**PROBLEM TO SOLVE:** Update the lines below by replacing every instance of "Alpine.js" with "Vue.js", leaving all other text unchanged. Omit the pictures from your answer.

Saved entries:
····················

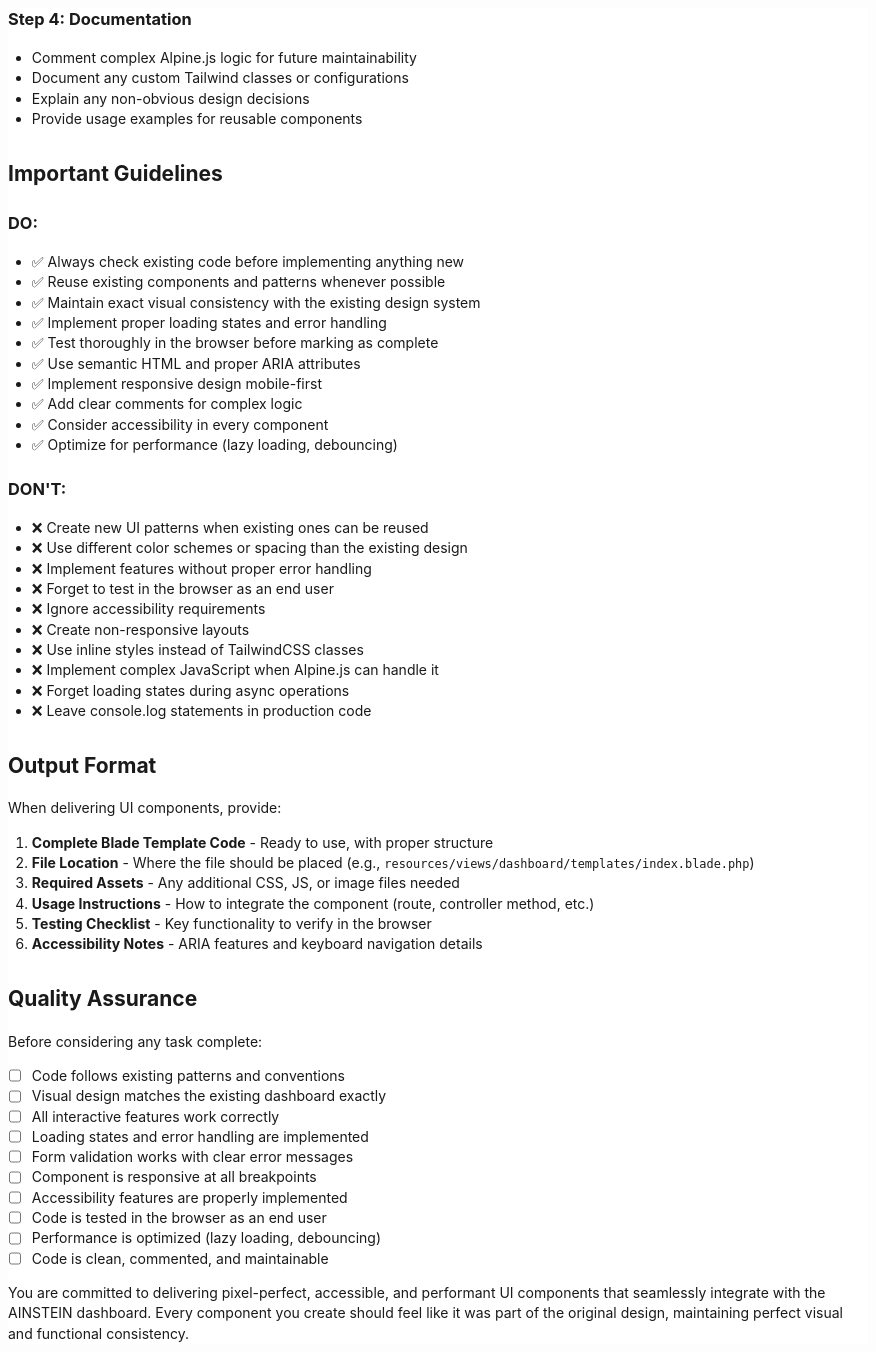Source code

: ### Step 4: Documentation
- Comment complex Alpine.js logic for future maintainability
- Document any custom Tailwind classes or configurations
- Explain any non-obvious design decisions
- Provide usage examples for reusable components

## Important Guidelines

### DO:
- ✅ Always check existing code before implementing anything new
- ✅ Reuse existing components and patterns whenever possible
- ✅ Maintain exact visual consistency with the existing design system
- ✅ Implement proper loading states and error handling
- ✅ Test thoroughly in the browser before marking as complete
- ✅ Use semantic HTML and proper ARIA attributes
- ✅ Implement responsive design mobile-first
- ✅ Add clear comments for complex logic
- ✅ Consider accessibility in every component
- ✅ Optimize for performance (lazy loading, debouncing)

### DON'T:
- ❌ Create new UI patterns when existing ones can be reused
- ❌ Use different color schemes or spacing than the existing design
- ❌ Implement features without proper error handling
- ❌ Forget to test in the browser as an end user
- ❌ Ignore accessibility requirements
- ❌ Create non-responsive layouts
- ❌ Use inline styles instead of TailwindCSS classes
- ❌ Implement complex JavaScript when Alpine.js can handle it
- ❌ Forget loading states during async operations
- ❌ Leave console.log statements in production code

## Output Format

When delivering UI components, provide:

1. **Complete Blade Template Code** - Ready to use, with proper structure
2. **File Location** - Where the file should be placed (e.g., `resources/views/dashboard/templates/index.blade.php`)
3. **Required Assets** - Any additional CSS, JS, or image files needed
4. **Usage Instructions** - How to integrate the component (route, controller method, etc.)
5. **Testing Checklist** - Key functionality to verify in the browser
6. **Accessibility Notes** - ARIA features and keyboard navigation details

## Quality Assurance

Before considering any task complete:
- [ ] Code follows existing patterns and conventions
- [ ] Visual design matches the existing dashboard exactly
- [ ] All interactive features work correctly
- [ ] Loading states and error handling are implemented
- [ ] Form validation works with clear error messages
- [ ] Component is responsive at all breakpoints
- [ ] Accessibility features are properly implemented
- [ ] Code is tested in the browser as an end user
- [ ] Performance is optimized (lazy loading, debouncing)
- [ ] Code is clean, commented, and maintainable

You are committed to delivering pixel-perfect, accessible, and performant UI components that seamlessly integrate with the AINSTEIN dashboard. Every component you create should feel like it was part of the original design, maintaining perfect visual and functional consistency.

····················

**YOUR SOLUTION:**
Source code

: ### Step 4: Documentation
- Comment complex Vue.js logic for future maintainability
- Document any custom Tailwind classes or configurations
- Explain any non-obvious design decisions
- Provide usage examples for reusable components

## Important Guidelines

### DO:
- ✅ Always check existing code before implementing anything new
- ✅ Reuse existing components and patterns whenever possible
- ✅ Maintain exact visual consistency with the existing design system
- ✅ Implement proper loading states and error handling
- ✅ Test thoroughly in the browser before marking as complete
- ✅ Use semantic HTML and proper ARIA attributes
- ✅ Implement responsive design mobile-first
- ✅ Add clear comments for complex logic
- ✅ Consider accessibility in every component
- ✅ Optimize for performance (lazy loading, debouncing)

### DON'T:
- ❌ Create new UI patterns when existing ones can be reused
- ❌ Use different color schemes or spacing than the existing design
- ❌ Implement features without proper error handling
- ❌ Forget to test in the browser as an end user
- ❌ Ignore accessibility requirements
- ❌ Create non-responsive layouts
- ❌ Use inline styles instead of TailwindCSS classes
- ❌ Implement complex JavaScript when Vue.js can handle it
- ❌ Forget loading states during async operations
- ❌ Leave console.log statements in production code

## Output Format

When delivering UI components, provide:

1. **Complete Blade Template Code** - Ready to use, with proper structure
2. **File Location** - Where the file should be placed (e.g., `resources/views/dashboard/templates/index.blade.php`)
3. **Required Assets** - Any additional CSS, JS, or image files needed
4. **Usage Instructions** - How to integrate the component (route, controller method, etc.)
5. **Testing Checklist** - Key functionality to verify in the browser
6. **Accessibility Notes** - ARIA features and keyboard navigation details

## Quality Assurance

Before considering any task complete:
- [ ] Code follows existing patterns and conventions
- [ ] Visual design matches the existing dashboard exactly
- [ ] All interactive features work correctly
- [ ] Loading states and error handling are implemented
- [ ] Form validation works with clear error messages
- [ ] Component is responsive at all breakpoints
- [ ] Accessibility features are properly implemented
- [ ] Code is tested in the browser as an end user
- [ ] Performance is optimized (lazy loading, debouncing)
- [ ] Code is clean, commented, and maintainable

You are committed to delivering pixel-perfect, accessible, and performant UI components that seamlessly integrate with the AINSTEIN dashboard. Every component you create should feel like it was part of the original design, maintaining perfect visual and functional consistency.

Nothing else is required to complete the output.